- Nuvem Location of Nuvem in Goa Nuvem Nuvem (India)
- Coordinates: 15°18′32″N 73°56′46″E﻿ / ﻿15.30889°N 73.94611°E
- Country: India
- State: Goa
- District: South Goa
- Sub-district: Salcete

Population (2011)
- • Total: 9 288
- Time zone: UTC+5:30 (IST)
- Postcode: 403713
- Area code: 0832
- Website: goa.gov.in

= Nuvem =

Nuvem (formerly a village on the outskirts of Margao) is a town that is part of the Salcete sub-district of South Goa district, Goa, India.

== Geography ==
Nuvem is situated along the National Highway 17. Neighboring villages include Verna, Majorda, and Seraulim. It is located 5 kilometers from its district headquarters Margão, 24 kilometers from Vasco da Gama, and 29 kilometers from the state capital, Panjim.

== Demographics ==
Nuvem is a census town in the district of South Goa, Goa. It has a population of 9,288, of which 4,450 are males and 4,838 are females, as per a report released by the Census India 2011.

== Education ==
Nuvem is home to two educational institutions: Carmel College for Women and IAM Institute of Hotel Management. In its vicinity is the Verna complex of Agnel institutions, which includes an engineering college.

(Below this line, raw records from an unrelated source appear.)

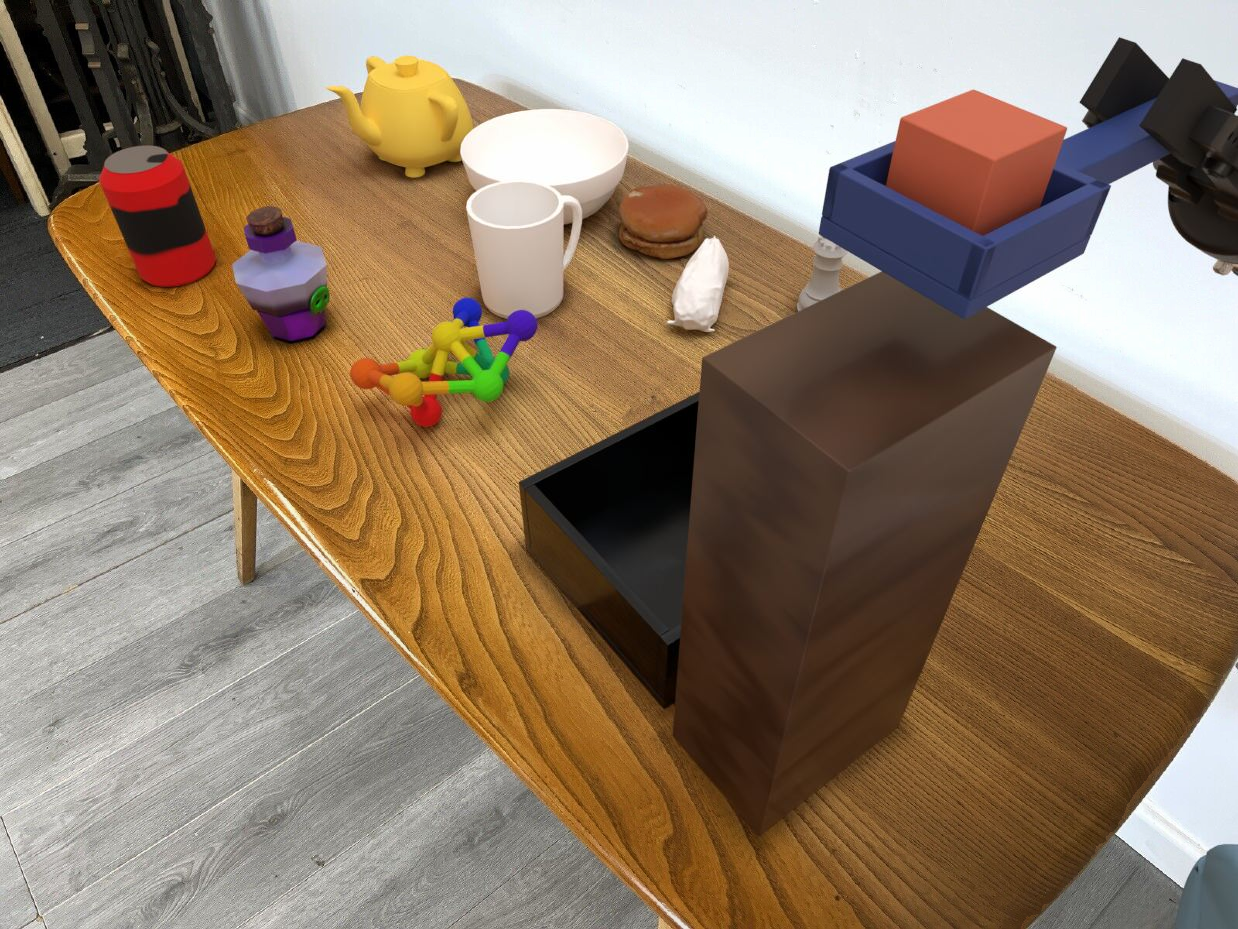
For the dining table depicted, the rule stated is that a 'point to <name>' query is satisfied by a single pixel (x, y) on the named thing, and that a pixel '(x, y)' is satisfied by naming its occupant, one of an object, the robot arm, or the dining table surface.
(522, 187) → the mug
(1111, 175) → the blue long-handled scoop
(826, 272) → the rook chess piece
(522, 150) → the bowl
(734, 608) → the stand
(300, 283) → the potion bottle
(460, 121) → the teapot
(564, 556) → the black square open box
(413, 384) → the decorative model
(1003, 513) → the dining table surface
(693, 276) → the white cloth bag
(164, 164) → the soda can
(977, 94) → the block
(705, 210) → the burger
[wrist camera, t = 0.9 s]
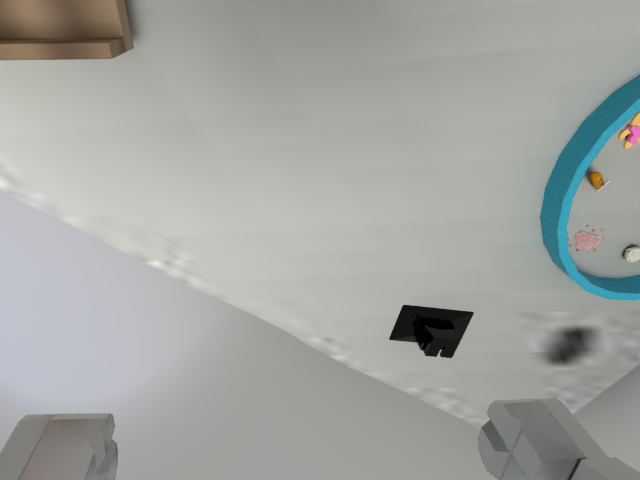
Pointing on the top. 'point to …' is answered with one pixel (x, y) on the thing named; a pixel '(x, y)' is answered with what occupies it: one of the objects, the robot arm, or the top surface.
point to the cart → (63, 29)
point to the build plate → (431, 328)
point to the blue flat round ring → (570, 176)
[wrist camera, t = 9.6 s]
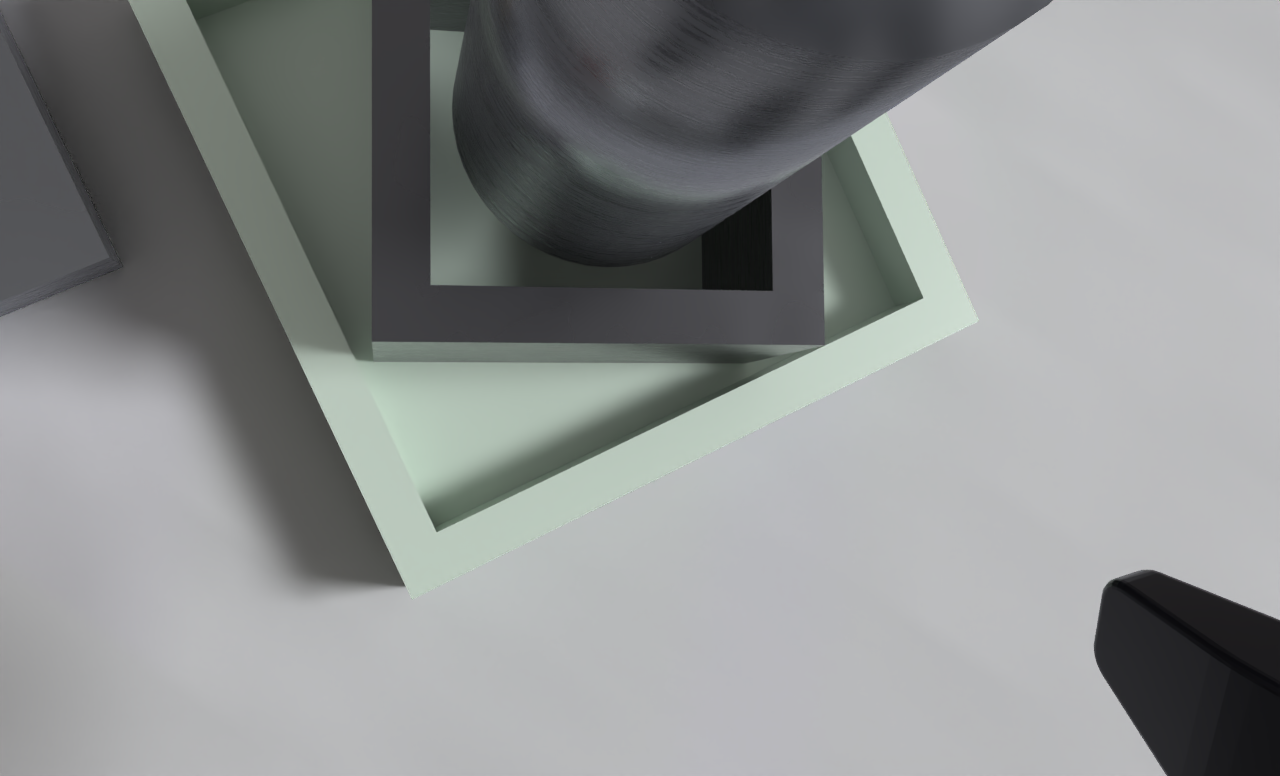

==Government and politics==
Nuvem is part of Nuvem (Goa Assembly constituency) and South Goa (Lok Sabha constituency).

== Culture ==

Football is the most popular sport in Nuvem. Konkani tiatrs are also very popular. Nuvem had a go-kart track located on the hill top. A new sporting activity called MILSIM GOA, a variation of paintball, has just started in Gounlloy, a ward in Nuvem. It also has a water park called Froggyland.

Nuvem has a church known as Jezu Marie Juze (Jesus, Mary and Joseph), formerly known as Igreja Mãe dos Pobres (Mother of the Poor Church). The Mãe dos Pobres feast is celebrated by the villagers on the first Sunday of November every year.